** TASK ITEM **
The data that follows should be copied out exactly.

** DATA **
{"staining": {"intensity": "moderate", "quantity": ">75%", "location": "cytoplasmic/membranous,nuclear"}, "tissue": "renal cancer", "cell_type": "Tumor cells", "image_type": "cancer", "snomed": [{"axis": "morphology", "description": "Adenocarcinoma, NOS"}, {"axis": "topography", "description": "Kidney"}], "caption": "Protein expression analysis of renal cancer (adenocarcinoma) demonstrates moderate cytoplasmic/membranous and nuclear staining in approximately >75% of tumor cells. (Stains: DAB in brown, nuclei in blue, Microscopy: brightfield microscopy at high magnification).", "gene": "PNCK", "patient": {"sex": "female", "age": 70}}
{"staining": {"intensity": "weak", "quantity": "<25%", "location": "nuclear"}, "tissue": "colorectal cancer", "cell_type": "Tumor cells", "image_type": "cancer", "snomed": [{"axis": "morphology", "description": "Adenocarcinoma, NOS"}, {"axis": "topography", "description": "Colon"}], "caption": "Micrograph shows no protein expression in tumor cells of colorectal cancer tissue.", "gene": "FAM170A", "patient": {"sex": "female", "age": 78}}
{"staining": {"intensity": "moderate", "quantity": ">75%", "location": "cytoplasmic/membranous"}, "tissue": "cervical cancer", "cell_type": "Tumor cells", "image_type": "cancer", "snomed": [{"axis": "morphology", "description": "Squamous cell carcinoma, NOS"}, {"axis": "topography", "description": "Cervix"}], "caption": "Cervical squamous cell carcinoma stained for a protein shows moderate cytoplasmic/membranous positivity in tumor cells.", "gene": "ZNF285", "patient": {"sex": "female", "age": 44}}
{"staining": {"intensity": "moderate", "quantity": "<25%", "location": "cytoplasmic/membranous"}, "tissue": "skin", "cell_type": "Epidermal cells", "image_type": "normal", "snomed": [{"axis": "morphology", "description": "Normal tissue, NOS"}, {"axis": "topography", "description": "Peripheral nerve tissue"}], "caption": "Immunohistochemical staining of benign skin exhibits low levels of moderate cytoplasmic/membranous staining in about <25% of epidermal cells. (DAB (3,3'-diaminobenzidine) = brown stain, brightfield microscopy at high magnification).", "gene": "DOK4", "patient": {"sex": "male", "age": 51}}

** EXERCISE OUTPUT **
{"staining": {"intensity": "moderate", "quantity": ">75%", "location": "cytoplasmic/membranous,nuclear"}, "tissue": "renal cancer", "cell_type": "Tumor cells", "image_type": "cancer", "snomed": [{"axis": "morphology", "description": "Adenocarcinoma, NOS"}, {"axis": "topography", "description": "Kidney"}], "caption": "Protein expression analysis of renal cancer (adenocarcinoma) demonstrates moderate cytoplasmic/membranous and nuclear staining in approximately >75% of tumor cells. (Stains: DAB in brown, nuclei in blue, Microscopy: brightfield microscopy at high magnification).", "gene": "PNCK", "patient": {"sex": "female", "age": 70}}
{"staining": {"intensity": "weak", "quantity": "<25%", "location": "nuclear"}, "tissue": "colorectal cancer", "cell_type": "Tumor cells", "image_type": "cancer", "snomed": [{"axis": "morphology", "description": "Adenocarcinoma, NOS"}, {"axis": "topography", "description": "Colon"}], "caption": "Micrograph shows no protein expression in tumor cells of colorectal cancer tissue.", "gene": "FAM170A", "patient": {"sex": "female", "age": 78}}
{"staining": {"intensity": "moderate", "quantity": ">75%", "location": "cytoplasmic/membranous"}, "tissue": "cervical cancer", "cell_type": "Tumor cells", "image_type": "cancer", "snomed": [{"axis": "morphology", "description": "Squamous cell carcinoma, NOS"}, {"axis": "topography", "description": "Cervix"}], "caption": "Cervical squamous cell carcinoma stained for a protein shows moderate cytoplasmic/membranous positivity in tumor cells.", "gene": "ZNF285", "patient": {"sex": "female", "age": 44}}
{"staining": {"intensity": "moderate", "quantity": "<25%", "location": "cytoplasmic/membranous"}, "tissue": "skin", "cell_type": "Epidermal cells", "image_type": "normal", "snomed": [{"axis": "morphology", "description": "Normal tissue, NOS"}, {"axis": "topography", "description": "Peripheral nerve tissue"}], "caption": "Immunohistochemical staining of benign skin exhibits low levels of moderate cytoplasmic/membranous staining in about <25% of epidermal cells. (DAB (3,3'-diaminobenzidine) = brown stain, brightfield microscopy at high magnification).", "gene": "DOK4", "patient": {"sex": "male", "age": 51}}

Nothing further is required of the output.